I point out that the invitor asked them to go ride knowing full well EXACTLY what they are offering. They know you are slower and are trying to help. We all went riding, and still go riding, with faster riders. It is how we all learned. So we invite newer riders as part of paying back how other riders helped us. It's all part of the BikeCycle of Luv. Riding is about sooo much more than just the ride. Most of us just want everyone else to have as much fun riding as we do. 

As mentioned above, there are some situations to be weary of like the hammerfests some prefer but I think most riders, even very new riders, can tell the difference.

I even take this topic a step further. I advise new riders to protect themselves during the ride. This means not only all the normal stuff, but recognizing when they are with a more advanced group and how to manage your own endurance and performance. 

There is one trick I share is for those riders that find themselves in the back and being waited on. The trick is too stop and rest where the waiting group can't see you. Then when you are ready ride up to the group. If you keep chasing the group and keep being the last, you never really get to recover, and as soon as you appear the group is ready to go again. This leads to the possibility of pushing yourself beyond your limits and getting in trouble; dehydration, cramps, etc. It's better to protect yourself in this way and survive the ride rather than ending up in a heap with cramps and having to be carried out or worse.


----------



## oldbroad (Mar 19, 2004)

I'm a faster rider than my husband. When we ride with a group, I'm in the towards the front and he towards the back, but I always make a point of hanging back and riding with him for a bit. When it is just the two of us, I'll ride the fun parts of the trail at the speed I like and then wait for him, then ride at his pace until the next fun part.

The only time I get impatient with him is when he takes for friggen _ever_ to get ready to go on the ride. I'm all geared up and riding in circles around the yard and he's running back in the house for the fifth time to get something!
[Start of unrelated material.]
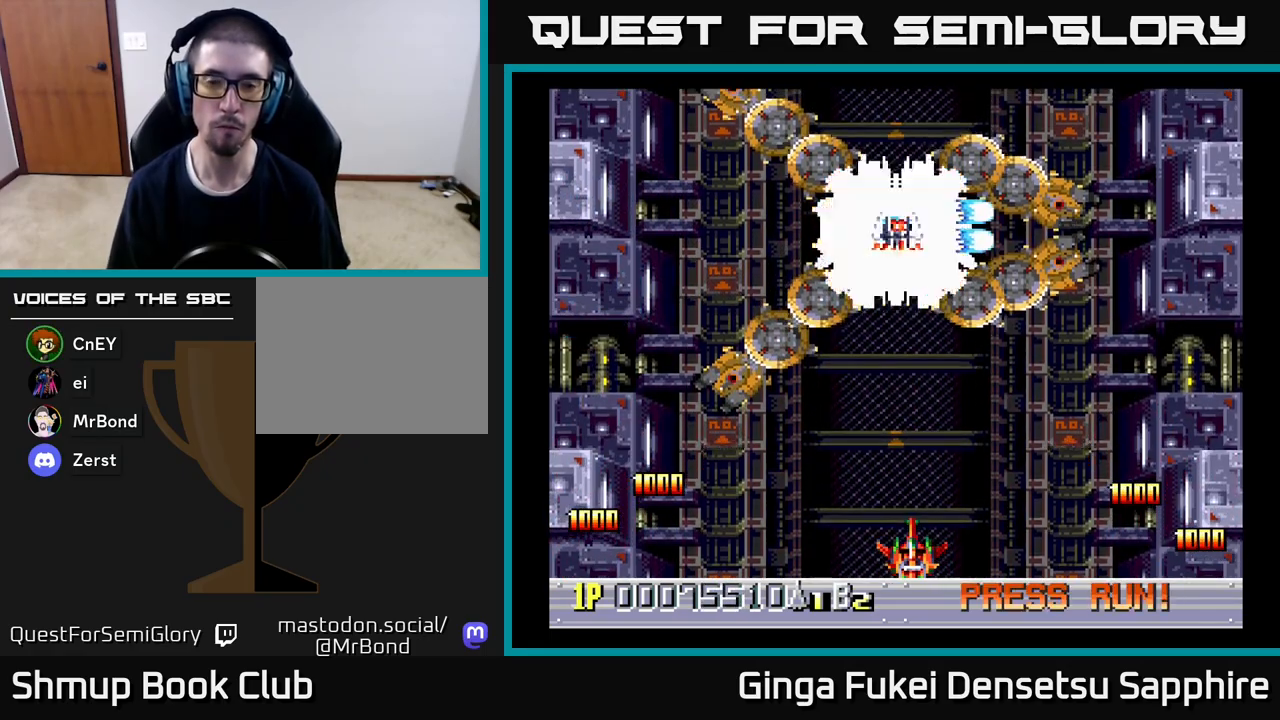
{"buttons": [], "left_stick": "center", "events": []}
When I ride with folks I don't know that well, I usually start off the ride at the back of the pack because I hate holding others up. Some times I work my way up to the front, some times I'm still in the back at the end of the ride.


----------



## pixy (Nov 8, 2005)

There have been alot of different situations mentioned here in this thread, and I have experienced most of them. I usually don't get too bothered by any of these situations as this is all part of group riding and can be real fun. 
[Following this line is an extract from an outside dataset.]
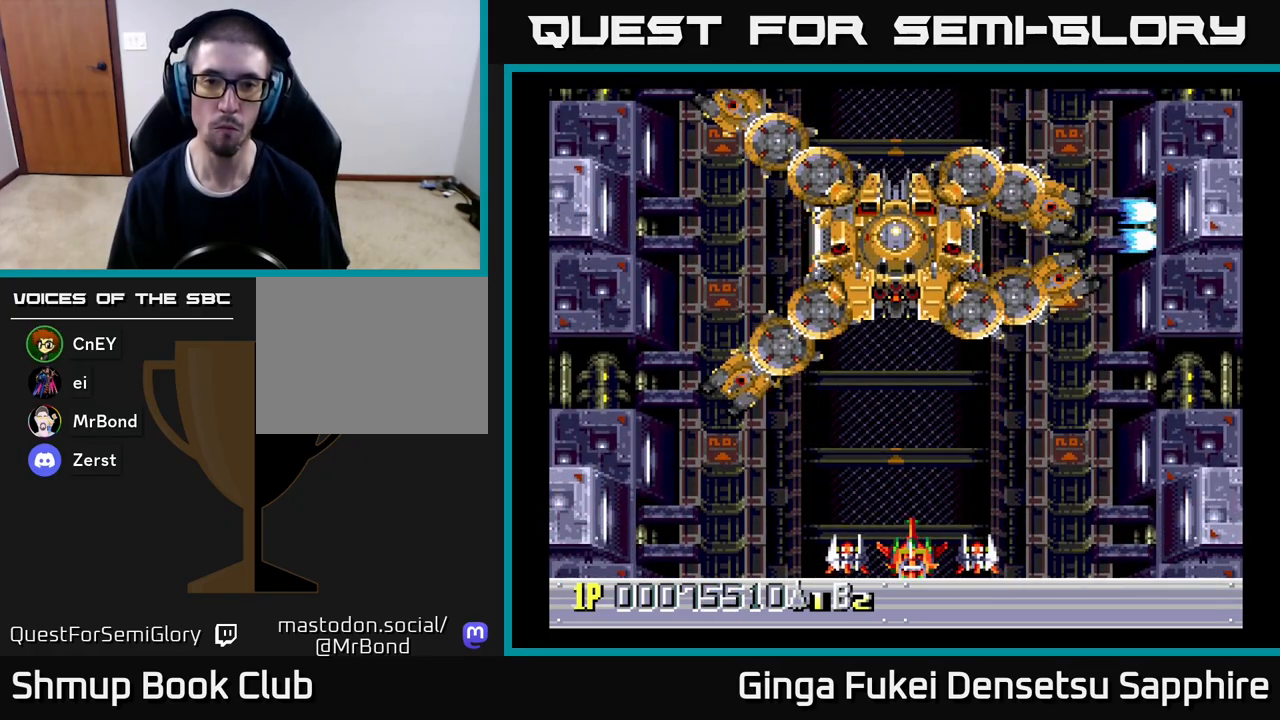
{"buttons": [], "left_stick": "center", "events": []}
Just as nice as it is to lead a newby or slower rider, it is real exciting to be gasping for breath, trying to hang on. I have such fond memories of going on a group ride at night with my husband. Neither of us knew the trail and it was technical with big drops. I was dropped instantly. You know how dark it gets when you are alone at night. It was scarry, but I knew that my husband would not leave me out there for real. If I were a single woman riding with this group of guys, I may have been a bit concerned. Fear is a delicate subject for many women and most men do not understand this. Some women, like my case, have decided to deal with some of it, but other women may find it too overwhelming. Maybe women percieve fear as a lack of control, and that they must always stay in control. Most men would concur that being a little out of control is what makes mountain biking so great! So it becomes a case of just respecting each other's emotions.

BTW, my husband is always off the front, but he quietly checks in often to make sure I am still there. I don't think it is necessary for a couple to ride side by side the whole ride. A little space can enhance the excitement of the group ride, giving a chance for both to seek out others equal in pace and still share in the same ride. 

pixy


----------



## nViATi (Jan 6, 2006)

Bikehigh said:


> I don't want this to come off as some kind of sexist topic, though it might be hard, but I want to say from the get go that I don't think of women as slower riders. In fact, not being a hammerhead and not caring to be at all, I ride with many women who are much faster than myself. But I also ride with many women who are less experienced and/or not as fast me, while when riding with only guys I am one of the slower riders if not the slowest. See? I told you all it was gonna be hard not to come off as sexist, but that's just the reality of it from my experience.
> 
> The "new skills" topic got me thinking though that men and womnen often have different ways of looking at things, and being a slower rider I was wondering if those women who are among the slower riders on a ride have the same way of looking at being waited for. I know that I often feel guilty for being a slower rider, and having to have the faster riders wait up at key points on the trail. On the other hand, if I am riding with slower riders, be it men or women, I never seem to mind waiting up. I was just wondering if when riding with more experienced and faster riders women feel this same kind of guilt even though you're pushing yourself to keep up and doing your best. I know for me, I'd rather ride solo sometimes rather than being the slowest rider in a group even though nobody ever seems to mind waiting, any more than I mind waiting. I guess this is something I do to myself, because if they minded me slowing them down they would't invite me to ride. Do women do the same thing in terms of feeling guilt, and if not how do those of you that are among the slower riders feel about it?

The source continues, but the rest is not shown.